# export DISPLAY=macosXbox:0.0



## phillies (Oct 13, 2000)

Hello,

has somebody an idea, how to export the Display from other unix stations to the MacOsx computer. This is a standard feature of Linux/Unix. I am not able to export the Display from other unix computers to my MacOsX computer ... has somebody sucessfully tried ?


----------



## Halcyon (Oct 13, 2000)

I believe the command you need to run is "export DISPLAY="macosXbox:0""
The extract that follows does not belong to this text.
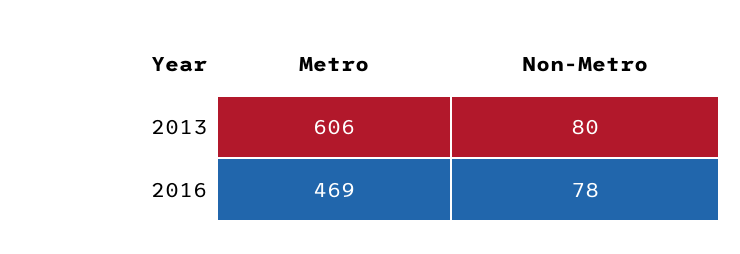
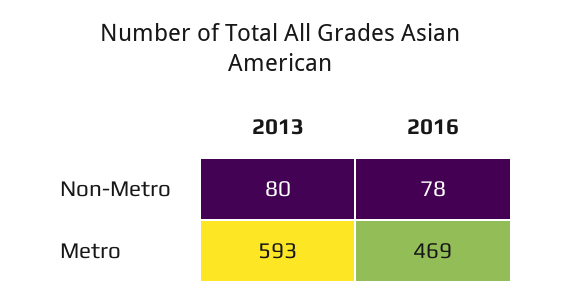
Metro, 2013: 606 -> 593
Note the quotation marks around "macosXbox:0.

-Halcyon


----------



## phillies (Oct 13, 2000)

nope.
that's not the problem. the command (export DISPLAY=macbox:0 for bash or setenv DISPLAY macbox:0 for C shell) has to be entered in the OTHER unix box to export the display to the mac or any other computer I am working with. It works for alls unix or linux systems, just not for the Mac.
The question is, how to modify MacOsX to allow other unix systems to export the display.

thanxs anyway


----------



## daseinx (Oct 15, 2000)

In order to export the X output of a *nix box to another requires that your target machine be running an X server.  OS X does not have an X server unless you install one. The aqua interface operates on a whole different set of rules.  I haven't seen any X-servers for OS X specifically, but there are some folks who have successfully ported X over to the OS X platform.


----------



## Halcyon (Oct 17, 2000)

There is indeed an X server for Mac OS X, called xTools.  Search for it on Versiontracker.

-Halcyon


----------